Adding up our data, we conclude that the colon has efficient mechanisms to prevent excessive exposure to intraluminal contents following ischemia-induced mucus barrier loss. An interesting question is whether the consequences of repetitive ischemic hits or chronic intestinal ischemia can also be counteracted by goblet cell mucus release. We observed that reloading of goblet cells following IR was relatively slow, since goblet cells were only partly refilled even after 240 min of reperfusion. This is in line with the large size of the MUC2 proteins, which slows down the biosynthesis and formation of new mucin polymers.28,29 In addition, it should be noted that IR of both the human and rat colon was accompanied by considerable endoplasmic reticulum stress, as assessed by splicing of X-box binding protein-1 (unpublished data). IR-induced ER stress can impair mucus barrier recovery in two ways.

First, ER stress induces a translational block, which is mediated by PERK-dependent phosphorylation of eukaryotic translation-initiation factor 2α (eIF2α).30,31 The translational block alleviates ER stress by inhibiting protein processing in the ER. In the human and rat colon, increased expression of several components of this ER-stress pathway were observed, including increased expression of GADD34 (unpublished data). The observed ER stress during colon IR, which is associated with decreased protein synthesis, might have played a role in the slow refilling of goblet cell granules during reperfusion.

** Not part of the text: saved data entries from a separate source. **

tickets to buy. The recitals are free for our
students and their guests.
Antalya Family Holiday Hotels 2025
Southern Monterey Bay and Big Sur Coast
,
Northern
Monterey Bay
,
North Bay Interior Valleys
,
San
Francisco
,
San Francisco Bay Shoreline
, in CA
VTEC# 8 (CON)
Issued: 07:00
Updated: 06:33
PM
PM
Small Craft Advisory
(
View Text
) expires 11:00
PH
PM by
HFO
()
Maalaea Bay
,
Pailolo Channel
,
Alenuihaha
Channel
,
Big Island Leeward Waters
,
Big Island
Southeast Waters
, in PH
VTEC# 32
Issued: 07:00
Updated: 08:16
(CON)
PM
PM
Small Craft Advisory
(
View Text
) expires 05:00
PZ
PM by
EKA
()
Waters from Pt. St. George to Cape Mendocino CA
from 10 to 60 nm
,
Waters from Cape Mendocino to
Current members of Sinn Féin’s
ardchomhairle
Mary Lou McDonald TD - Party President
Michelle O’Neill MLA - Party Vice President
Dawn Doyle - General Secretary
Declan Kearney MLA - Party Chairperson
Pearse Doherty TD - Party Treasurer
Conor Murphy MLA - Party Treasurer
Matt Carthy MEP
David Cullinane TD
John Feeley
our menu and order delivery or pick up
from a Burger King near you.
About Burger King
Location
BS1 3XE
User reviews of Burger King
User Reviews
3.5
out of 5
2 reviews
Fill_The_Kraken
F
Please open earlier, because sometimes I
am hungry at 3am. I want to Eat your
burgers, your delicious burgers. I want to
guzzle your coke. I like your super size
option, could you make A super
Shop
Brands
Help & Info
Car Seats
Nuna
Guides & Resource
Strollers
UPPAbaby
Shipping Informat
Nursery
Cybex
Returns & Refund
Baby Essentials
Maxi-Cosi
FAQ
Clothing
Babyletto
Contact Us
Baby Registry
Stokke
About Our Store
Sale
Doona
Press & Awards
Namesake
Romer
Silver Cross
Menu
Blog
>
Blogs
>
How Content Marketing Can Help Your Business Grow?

Second, the ER is crucial for mucin oligomerization and N-glycosylation, which provides mucins their viscous and protective properties.32,33 ER stress can therefore also be associated with decreased mucus quality. Loss of O-glycosylation of mucins has been shown to induce spontaneous colitis in mice,34 and reduced glycosylation is observed in ulcerative colitis in man as well.32,35 In addition, impaired glycosylation has recently been linked to endoplasmic reticulum stress in mice and man.32 Lastly, mucin oligosaccharide chains are often terminated with sialic acid or sulfate groups, which account for their acidic properties.5 This is particularly relevant, since the acidic nature of mucus makes it more resistant to bacterial degradation.5,36 It is therefore important that future studies will be directed at investigating whether prolonged IR or chronic IR with severe ER stress leads to decreased mucus quality, bacterial translocation and deregulated inflammatory responses.

Conclusion

In conclusion, we have provided first clues on the pathophysiology of human and rat colon ischemia-reperfusion. We showed that the epithelium in the colon is quite resistant to ischemia. However, breakdown of the mucus barrier facilitates bacterial penetration deep into the colonic crypts and in between epithelial cells. We also showed that bacterial penetration is associated with goblet cell compound exocytosis; the rapid release of centrally stored mucins. This is a protective response directed at clearing potential threats from the colonic crypts. Goblet cell compound exocytosis resulted in rapid clearance of bacteria from the colonic crypts and restoration of the mucus layer within 240 min of reperfusion.

Improved understanding of the etiology of ischemic colitis is essential to develop new preventive and/or therapeutic strategies. In addition, such knowledge might improve treatment modalities for inflammatory bowel disease (IBD), since epithelial hypoxia is a well-known pathophysiological phenomenon in the inflamed intestine of patients with IBD.

Grootjans J, Hundscheid IH, Lenaerts K, Boonen B, Renes IB, Verheyen FK, et al. Ischaemia-induced mucus barrier loss and bacterial penetration are rapidly counteracted by increased goblet cell secretory activity in human and rat colon. Gut. 2012;62:250–8. doi: 10.1136/gutjnl-2011-301956.

Disclosure of Potential Conflicts of Interest

No potential conflicts of interest were disclosed.